Le bal des finissants au Québec, c’est: la frénésie et la joie douce-amère d’avoir enfin terminé le secondaire! On l’attend avec impatience pour pouvoir s’amuser avec nos amis, se mettre sur notre 31, profiter de notre nouveau départ.  Pour notre semaine spéciale bal, j’avais donc décidé de vous concocter un petit article à saveur historique afin de vous faire découvrir d’où  provient cette tradition américaine.

Me voilà donc innocemment à la recherche d’informations sur le sujet… Quand horreur! Je suis tombée sur une nouvelle qui m’a attristée au plus au point et qui, au final, a totalement changé l’angle de mon article.

Saviez-vous qu’aux États-Unis, une ségrégation se fait encore (voyons donc) au niveau des bals des finissants?  Eh oui, «les blancs» ont leur propre fête, séparés des «noirs». Ça m’a profondément choquée; je n’en croyais pas mes yeux. Au fil des témoignages lus, (dont un en Géorgie en 2009), on comprend que ces enfants grandissent ensemble, vont à l’école ensemble, partagent tout (comme ce devrait l’être d’ailleurs). Malheureusement, le jour de leur bal, ils sont séparés par les parents, l’école et la tradition. Quand ils se questionnent sur le pourquoi du comment, des deux côtés on leur répond que cela en a toujours été ainsi. J’ai dit 2009? La même histoire se reproduit encore en Géorgie, à l’école de Little Rock en ce moment même.

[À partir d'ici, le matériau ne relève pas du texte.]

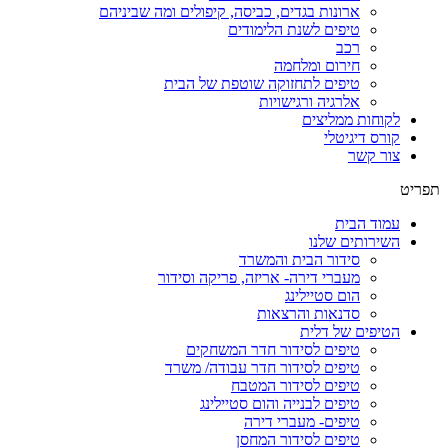
ארונות בגדים, כביסה, קיפולים ומה שביניהם
טיפים לשנת הלימודים
רכב
חירום ומלחמה
טיפים לתחזוקה שוטפת של הבית
אלרגיה ורגישויות
לקוחות ממליצים
קורס דיגיטלי
צור קשר
תפריט
עמוד הבית
השירותים שלנו
סידור הבית והמשרד
מעברי דירה- אריזה, פריקה וסידור
הום סטיילינג
סדנאות והרצאות
הטיפים של דלית
טיפים לסידור חדר המשחקים
טיפים לסידור חדר עבודה/ משרד
טיפים לסידור המטבח
טיפים לבנייה והום סטיילינג
טיפים- מעברי דירה
טיפים לסידור המחסן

Par ailleurs, Morgan Freeman a participé au tournage d’un documentaire sur le sujet, intitulé Prom night in Mississippi. Ce film nous plonge dans l’univers des adolescents, qui pour la première fois, vivront un bal «mixte». Morgan Freeman a financé la fête à la condition justement que tout les adolescents, peu importe la couleur de leur peau, y soient les bienvenus.

Je suis consciente que le racisme n’a pas été vaincu et qu’il reste encore bien des efforts à coordonner pour y parvenir. Mais je suis heureuse de dire que j’ai célébré la fin de mon secondaire avec tous mes amis, peu importe leur pays natal. J’espère que bientôt, tous les adolescents des États-Unis pourront dire la même chose! Il serait temps.